REQUIRED WORK
• 1. In the forum thread on stretching and warming up, how long does the second post suggest playing catch before a round?
• 2. Please carry on the forum thread on stretching and warming up from its last post.

READING TEXT
View Full Version : Stretching and warming
09-26-2008, 11:13 PM
I am interested in how much stretching and warming-up you all do prior to throwing a course. I have experienced shoulder soreness during and after playing, and have been trying to establish a routine prior to throwing a course to both stretch and warm muscles in my arm, torso, and legs. I'm 39 now, and believe that age is a factor in needing to do some preparation prior to playing. Any input would be appreciated, and thanks in advance.
09-26-2008, 11:30 PM
I'm 43 and have had a few conversations with professional trainers on the subject. There is a lot of debate some still advocate extensive stretching before physical activities. However some were of the opinion that you can stretch too much and it's like stretching a rubber band too far. It will bounce back but it's looser. Your muscles and tendons are part of what hold your joints together, the ones in your body not the ones hidden in he bottom of your cigarette pack :D, and if they are too loose you are much more likely to hyperextend something or to roll and ankle. What was reccomended was to think of it as warming up not stretching. Try to get all of your muscle moving roll your neck roll your torso and if possible play catch with someone for about 15 min before a round. And don't just warm up throwing muscles pay attention to walking, carrying, picking up and just plain being old muscles. Oh and lots of water.

EXERCISE DATA
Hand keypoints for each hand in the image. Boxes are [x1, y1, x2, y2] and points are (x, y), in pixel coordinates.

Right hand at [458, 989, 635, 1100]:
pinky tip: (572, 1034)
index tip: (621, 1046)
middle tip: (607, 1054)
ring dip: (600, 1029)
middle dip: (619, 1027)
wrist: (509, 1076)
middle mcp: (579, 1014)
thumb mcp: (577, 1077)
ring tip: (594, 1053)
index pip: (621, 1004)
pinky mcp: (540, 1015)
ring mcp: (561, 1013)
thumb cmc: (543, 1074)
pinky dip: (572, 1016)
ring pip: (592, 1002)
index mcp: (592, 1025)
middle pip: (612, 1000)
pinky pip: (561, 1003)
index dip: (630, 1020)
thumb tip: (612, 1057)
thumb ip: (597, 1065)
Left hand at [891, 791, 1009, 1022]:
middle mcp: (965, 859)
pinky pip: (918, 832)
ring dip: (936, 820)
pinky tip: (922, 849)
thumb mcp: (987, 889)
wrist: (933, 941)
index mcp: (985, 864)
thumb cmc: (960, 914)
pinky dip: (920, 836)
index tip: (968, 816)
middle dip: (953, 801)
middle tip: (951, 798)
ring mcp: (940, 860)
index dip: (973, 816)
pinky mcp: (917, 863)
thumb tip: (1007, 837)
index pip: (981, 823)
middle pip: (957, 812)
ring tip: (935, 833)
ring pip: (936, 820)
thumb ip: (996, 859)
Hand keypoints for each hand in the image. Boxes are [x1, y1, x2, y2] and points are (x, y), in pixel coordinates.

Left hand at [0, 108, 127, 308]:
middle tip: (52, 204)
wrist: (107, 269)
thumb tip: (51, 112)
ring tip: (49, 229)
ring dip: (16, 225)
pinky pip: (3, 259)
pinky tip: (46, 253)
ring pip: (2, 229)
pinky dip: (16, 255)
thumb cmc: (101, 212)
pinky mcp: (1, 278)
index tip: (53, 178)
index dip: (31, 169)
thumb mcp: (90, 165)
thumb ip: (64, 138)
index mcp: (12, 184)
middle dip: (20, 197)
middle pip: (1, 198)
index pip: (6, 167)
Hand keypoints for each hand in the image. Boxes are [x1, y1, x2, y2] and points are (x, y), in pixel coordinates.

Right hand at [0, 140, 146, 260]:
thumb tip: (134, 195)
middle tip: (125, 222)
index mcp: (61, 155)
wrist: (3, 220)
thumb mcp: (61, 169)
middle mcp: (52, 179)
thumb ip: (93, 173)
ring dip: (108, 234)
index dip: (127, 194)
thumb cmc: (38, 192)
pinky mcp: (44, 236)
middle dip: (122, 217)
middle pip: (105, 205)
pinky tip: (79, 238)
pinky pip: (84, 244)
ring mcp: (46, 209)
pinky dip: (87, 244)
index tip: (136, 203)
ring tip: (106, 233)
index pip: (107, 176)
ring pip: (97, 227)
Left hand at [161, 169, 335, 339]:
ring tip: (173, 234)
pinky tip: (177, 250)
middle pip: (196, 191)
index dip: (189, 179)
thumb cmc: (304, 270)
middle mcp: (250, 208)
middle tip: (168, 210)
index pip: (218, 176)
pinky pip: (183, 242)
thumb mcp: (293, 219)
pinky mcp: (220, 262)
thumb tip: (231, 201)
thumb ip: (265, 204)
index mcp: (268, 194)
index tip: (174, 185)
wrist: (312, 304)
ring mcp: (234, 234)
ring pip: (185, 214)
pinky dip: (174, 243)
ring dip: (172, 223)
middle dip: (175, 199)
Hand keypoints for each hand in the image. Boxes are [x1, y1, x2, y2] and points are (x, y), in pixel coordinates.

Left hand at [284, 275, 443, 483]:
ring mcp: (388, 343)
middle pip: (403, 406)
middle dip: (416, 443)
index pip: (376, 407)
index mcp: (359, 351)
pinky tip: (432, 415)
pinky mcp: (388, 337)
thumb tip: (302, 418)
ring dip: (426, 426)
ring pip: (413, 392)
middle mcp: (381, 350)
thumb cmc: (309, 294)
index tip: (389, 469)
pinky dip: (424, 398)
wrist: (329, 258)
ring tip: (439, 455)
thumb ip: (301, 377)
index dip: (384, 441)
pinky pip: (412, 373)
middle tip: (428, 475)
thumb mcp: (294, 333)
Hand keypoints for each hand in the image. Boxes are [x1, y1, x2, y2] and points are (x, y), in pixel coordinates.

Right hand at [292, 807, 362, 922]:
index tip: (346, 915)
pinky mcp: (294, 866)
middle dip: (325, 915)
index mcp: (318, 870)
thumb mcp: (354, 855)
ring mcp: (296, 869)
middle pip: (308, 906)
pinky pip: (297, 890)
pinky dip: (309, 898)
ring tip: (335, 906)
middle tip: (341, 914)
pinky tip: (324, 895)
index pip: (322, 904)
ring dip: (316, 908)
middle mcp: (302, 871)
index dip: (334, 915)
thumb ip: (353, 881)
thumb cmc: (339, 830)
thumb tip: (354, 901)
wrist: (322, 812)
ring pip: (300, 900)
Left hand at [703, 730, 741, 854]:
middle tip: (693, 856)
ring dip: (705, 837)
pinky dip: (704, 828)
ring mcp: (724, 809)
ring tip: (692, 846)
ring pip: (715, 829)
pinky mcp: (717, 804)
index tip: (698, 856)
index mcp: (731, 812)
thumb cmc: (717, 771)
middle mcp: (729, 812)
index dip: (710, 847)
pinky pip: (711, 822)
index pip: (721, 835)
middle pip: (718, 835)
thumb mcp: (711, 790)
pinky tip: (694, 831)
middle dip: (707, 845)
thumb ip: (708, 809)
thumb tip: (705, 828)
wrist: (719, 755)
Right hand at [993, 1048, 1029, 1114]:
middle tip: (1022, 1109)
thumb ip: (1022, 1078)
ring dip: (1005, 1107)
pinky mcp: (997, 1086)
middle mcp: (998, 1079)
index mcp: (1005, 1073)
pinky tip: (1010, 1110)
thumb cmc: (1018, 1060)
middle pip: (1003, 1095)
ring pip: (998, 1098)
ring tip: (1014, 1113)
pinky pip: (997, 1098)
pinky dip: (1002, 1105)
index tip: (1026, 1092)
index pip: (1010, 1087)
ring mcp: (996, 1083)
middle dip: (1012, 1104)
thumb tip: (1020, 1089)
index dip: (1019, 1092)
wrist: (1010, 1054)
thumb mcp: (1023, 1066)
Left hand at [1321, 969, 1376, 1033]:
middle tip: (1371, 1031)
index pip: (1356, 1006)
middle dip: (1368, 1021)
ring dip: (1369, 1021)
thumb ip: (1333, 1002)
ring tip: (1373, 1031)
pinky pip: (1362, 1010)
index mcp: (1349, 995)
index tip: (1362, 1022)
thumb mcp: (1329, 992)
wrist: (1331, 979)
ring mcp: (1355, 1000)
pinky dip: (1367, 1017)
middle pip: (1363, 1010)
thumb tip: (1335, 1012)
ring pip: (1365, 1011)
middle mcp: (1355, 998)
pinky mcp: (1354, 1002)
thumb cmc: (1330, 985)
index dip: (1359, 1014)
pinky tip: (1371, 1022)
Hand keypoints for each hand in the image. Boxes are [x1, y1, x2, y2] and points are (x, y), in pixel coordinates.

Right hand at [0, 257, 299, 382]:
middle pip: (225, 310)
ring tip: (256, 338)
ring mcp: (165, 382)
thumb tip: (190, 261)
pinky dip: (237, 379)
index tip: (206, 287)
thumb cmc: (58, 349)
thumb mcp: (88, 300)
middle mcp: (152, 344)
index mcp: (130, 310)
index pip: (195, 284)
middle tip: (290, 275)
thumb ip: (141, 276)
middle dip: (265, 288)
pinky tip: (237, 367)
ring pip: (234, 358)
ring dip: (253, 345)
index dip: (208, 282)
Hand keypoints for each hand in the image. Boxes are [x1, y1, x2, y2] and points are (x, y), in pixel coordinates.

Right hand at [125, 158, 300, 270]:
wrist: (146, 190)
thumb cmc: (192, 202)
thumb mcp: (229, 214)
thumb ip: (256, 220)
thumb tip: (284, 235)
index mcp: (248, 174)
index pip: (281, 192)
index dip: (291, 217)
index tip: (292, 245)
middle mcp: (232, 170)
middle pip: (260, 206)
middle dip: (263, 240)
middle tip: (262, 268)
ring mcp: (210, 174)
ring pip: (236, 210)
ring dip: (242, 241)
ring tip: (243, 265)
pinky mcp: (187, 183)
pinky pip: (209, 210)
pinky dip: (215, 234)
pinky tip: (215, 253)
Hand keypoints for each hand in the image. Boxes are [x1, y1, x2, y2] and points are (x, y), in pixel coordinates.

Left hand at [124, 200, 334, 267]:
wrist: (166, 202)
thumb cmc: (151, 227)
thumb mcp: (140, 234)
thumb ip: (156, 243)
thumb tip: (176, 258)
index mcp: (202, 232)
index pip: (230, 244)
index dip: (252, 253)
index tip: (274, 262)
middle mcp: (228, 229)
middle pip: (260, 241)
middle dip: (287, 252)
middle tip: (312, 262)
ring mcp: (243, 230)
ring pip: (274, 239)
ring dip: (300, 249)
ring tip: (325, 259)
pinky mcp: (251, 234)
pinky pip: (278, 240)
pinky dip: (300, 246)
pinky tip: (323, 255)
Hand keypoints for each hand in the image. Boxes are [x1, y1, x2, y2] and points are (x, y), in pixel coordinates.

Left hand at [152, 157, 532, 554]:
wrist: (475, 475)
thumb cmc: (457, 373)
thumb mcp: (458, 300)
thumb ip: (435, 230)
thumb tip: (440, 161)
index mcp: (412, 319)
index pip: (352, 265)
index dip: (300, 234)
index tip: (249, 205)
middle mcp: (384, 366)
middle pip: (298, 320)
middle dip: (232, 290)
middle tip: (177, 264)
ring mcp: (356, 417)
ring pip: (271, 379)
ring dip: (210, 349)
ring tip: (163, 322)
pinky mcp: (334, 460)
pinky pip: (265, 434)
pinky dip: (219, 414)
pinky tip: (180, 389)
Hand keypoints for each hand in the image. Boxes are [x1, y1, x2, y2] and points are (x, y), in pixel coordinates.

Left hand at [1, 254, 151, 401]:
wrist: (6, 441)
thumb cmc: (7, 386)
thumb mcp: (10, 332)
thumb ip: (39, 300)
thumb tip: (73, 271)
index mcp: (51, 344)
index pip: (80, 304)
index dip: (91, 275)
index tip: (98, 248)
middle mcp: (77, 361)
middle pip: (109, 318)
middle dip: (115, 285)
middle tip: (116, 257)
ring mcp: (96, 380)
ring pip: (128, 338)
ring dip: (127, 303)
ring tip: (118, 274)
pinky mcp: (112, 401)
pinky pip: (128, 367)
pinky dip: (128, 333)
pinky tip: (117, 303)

RESPONSE LIST
• 1. About 15 minutes.

• 2.
09-27-2008, 05:31 AM
I simply stretch my legs out a little bit and do some open arm trunk twists, but not mush at all. Just enough to loosen up, but nothing that take more than 2 minutes to do. It is just a basic warming up kind of thing. I am 40 and don't believe in over stretching either.
09-29-2008, 02:40 PM
I try to stretch for at least 5-10 minutes before every round, and will usually take upwards of 30 minutes before a tournament. I focus mostly on my hamstrings, inner thighs, shoulders, lower back, forearms, and hands. For most I would think the shoulders and back would be most beneficial. For my shoulders I prefer to stand in a doorway with my arms extended out to my side, leaning into the doorway so that my arms are pushed towards my back a little. For my lower back I lay on the ground flat on my back, and pull each knee into my chest and hold it for a while. After that I stick each leg into the air and slowly move it closer and closer to the ground on the opposite side (right leg moves toward my left side), bending slightly at the knee and holding it with the opposite hand. Then I'll usually stand up and do some trunk twists until I feel loose.
There have been many times where I got a little over-zealous with my stretching to the point that I wore myself out before I even picked up a disc. I try to stretch slowly and only a little bit at a time now...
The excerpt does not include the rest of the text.